» Work order
Give the listing again exactly, omitting its images.

» Data records
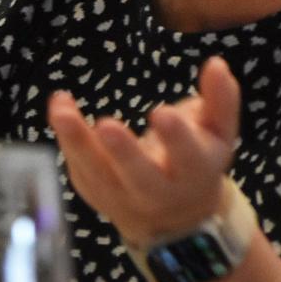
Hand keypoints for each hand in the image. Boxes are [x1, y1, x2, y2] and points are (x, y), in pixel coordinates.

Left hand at [48, 55, 239, 244]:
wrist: (174, 217)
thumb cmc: (197, 161)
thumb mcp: (219, 133)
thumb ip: (221, 99)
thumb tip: (216, 64)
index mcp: (194, 174)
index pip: (189, 159)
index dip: (177, 139)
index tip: (161, 113)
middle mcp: (158, 193)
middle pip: (139, 177)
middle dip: (123, 152)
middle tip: (105, 124)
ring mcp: (123, 199)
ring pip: (98, 175)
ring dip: (77, 142)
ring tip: (61, 110)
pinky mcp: (97, 195)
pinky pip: (80, 170)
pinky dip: (67, 140)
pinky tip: (59, 107)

» Result of the task
Hand keypoints for each hand in the image. Boxes are [x1, y1, x2, y2] and points are (x, y), in pixel coordinates.

Left hand at [48, 55, 239, 244]:
wrist: (174, 217)
thumb cmc: (197, 161)
thumb mcp: (219, 133)
thumb ip: (221, 99)
thumb tip: (216, 64)
index mcp: (194, 174)
index pip: (189, 159)
index dip: (177, 139)
index tip: (161, 113)
middle mcp: (158, 193)
middle pip: (139, 177)
middle dip: (123, 152)
middle tip: (105, 124)
ring mcp: (123, 199)
ring pip: (98, 175)
ring dip: (77, 142)
ring tip: (61, 110)
pinky mcp: (97, 195)
pinky pip: (80, 170)
pinky dip: (67, 140)
pinky tip: (59, 107)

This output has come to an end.